> Extract provided:
......

Barber gets down to the dark matter
MUSIC d
IF JILL BARBER sounds happy and energized, there’s a good reason for that: when the Georgia Straight reaches the East Van resident she’s in Toronto, and still savouring the glow of having headlined her old hometown’s prestigious Roy Thomson Hall the night before.
“It’s a personal triumph,” the singer confides. “So I am happy, and I feel incredibly, incredibly privileged to get to do what I love, and to express my passion in my work.”
But there’s more going on in Barber’s life than some high-profile concert bookings. She’s also in the process of moving away from the jazz- and soul-influenced sound of her previous albums, with their nostalgic invocations of an elegance that no longer really exists in this world, and toward an approach that’s more engaged with the here and now. Metaphora, her new album, is a conscious attempt to go pop—conscious not only in its deliberate use of radio-friendly backing tracks and sing-along choruses, but also in the sense that it finds Barber owning up to her feminism, and putting forward an affirmational message aimed directly at young women.

......

> Given records:
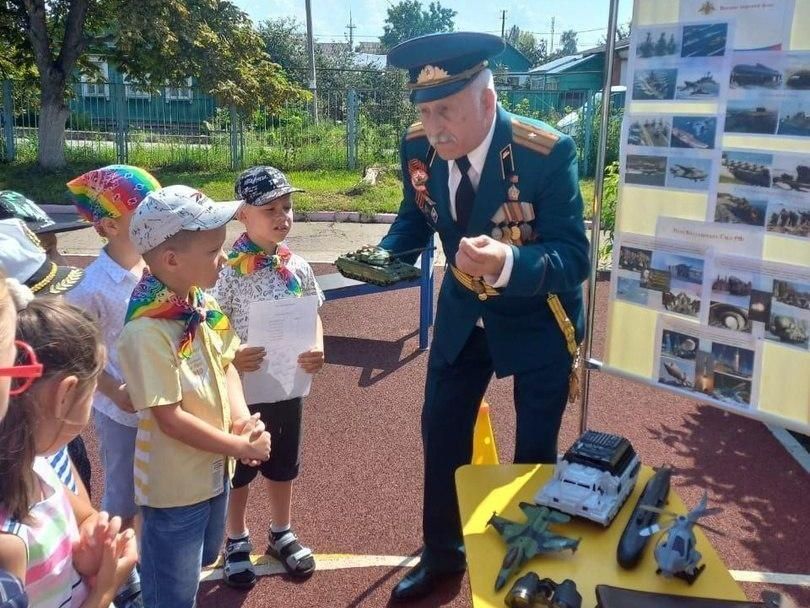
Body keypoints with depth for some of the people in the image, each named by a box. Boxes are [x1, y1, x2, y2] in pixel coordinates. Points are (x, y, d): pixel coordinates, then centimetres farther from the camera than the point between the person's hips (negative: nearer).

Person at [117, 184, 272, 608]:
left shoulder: (204, 304, -6)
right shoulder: (147, 333, -30)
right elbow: (170, 419, -27)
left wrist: (241, 417, -13)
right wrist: (241, 446, -19)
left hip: (213, 469, 8)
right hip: (174, 485, -8)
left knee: (202, 559, 31)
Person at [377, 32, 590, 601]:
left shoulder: (547, 152, -30)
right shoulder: (418, 146, -14)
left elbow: (574, 258, -29)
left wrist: (508, 265, -49)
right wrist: (385, 255, -18)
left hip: (538, 317, -4)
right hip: (464, 311, 5)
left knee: (534, 450, 9)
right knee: (440, 431, 13)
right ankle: (442, 553, 37)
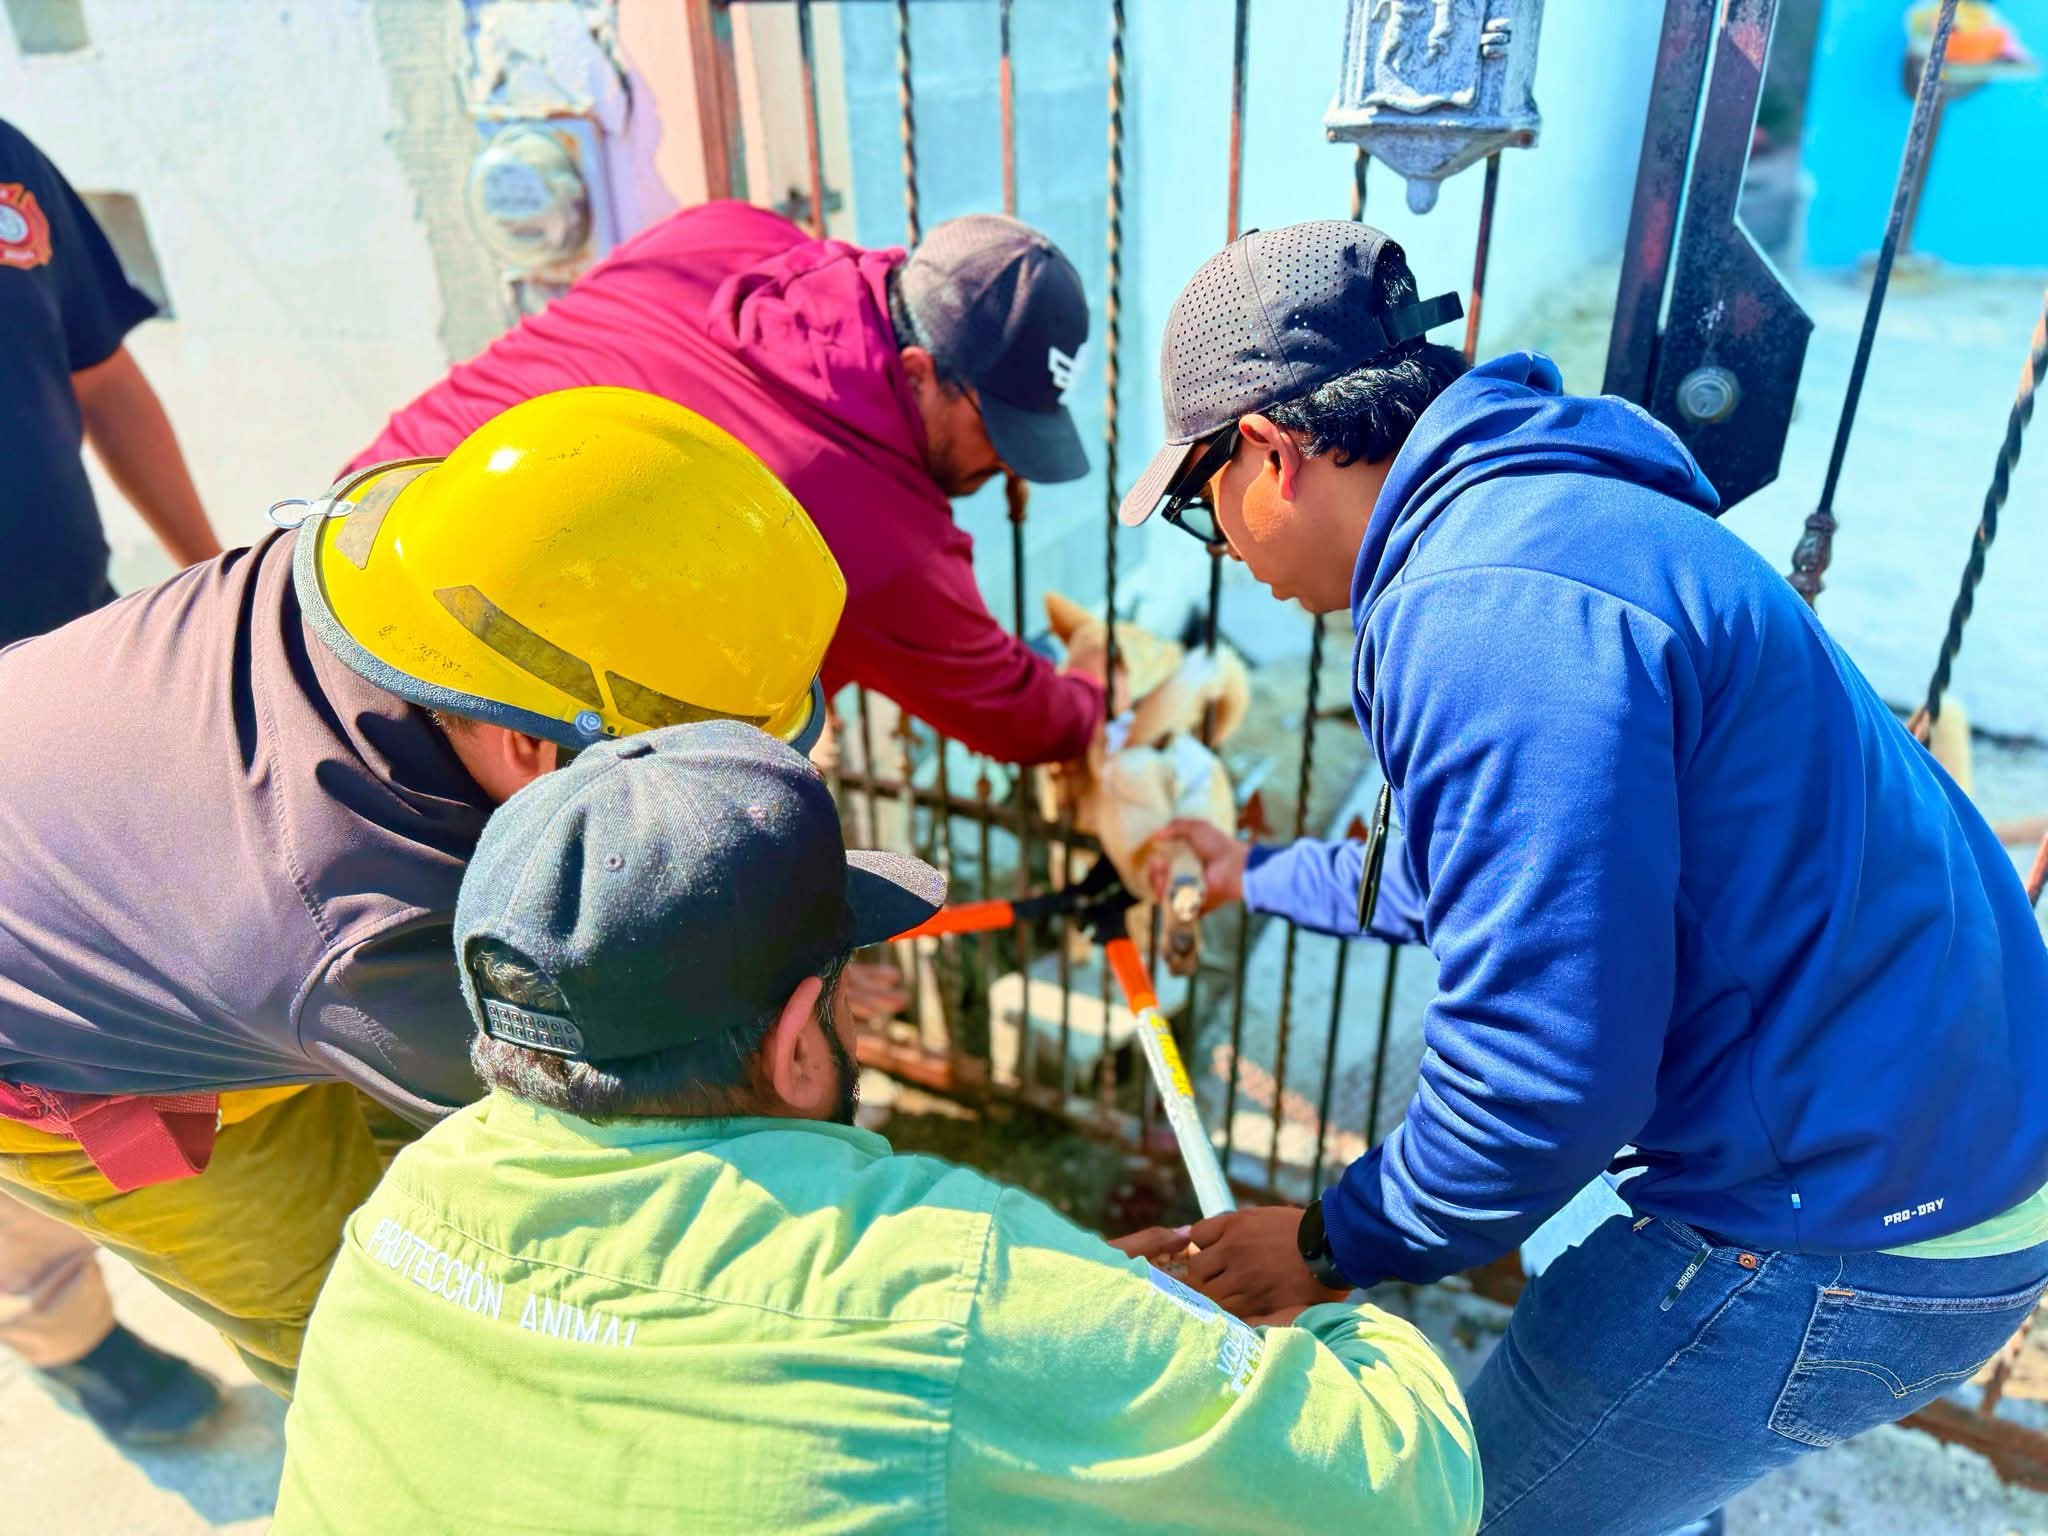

......

> What the exercise asks:
In the Jill Barber article, reproduce word for word the stretch that begins at the words "But there’s more" and stops after "at young women.".

> Task solution:
But there’s more going on in Barber’s life than some high-profile concert bookings. She’s also in the process of moving away from the jazz- and soul-influenced sound of her previous albums, with their nostalgic invocations of an elegance that no longer really exists in this world, and toward an approach that’s more engaged with the here and now. Metaphora, her new album, is a conscious attempt to go pop—conscious not only in its deliberate use of radio-friendly backing tracks and sing-along choruses, but also in the sense that it finds Barber owning up to her feminism, and putting forward an affirmational message aimed directly at young women.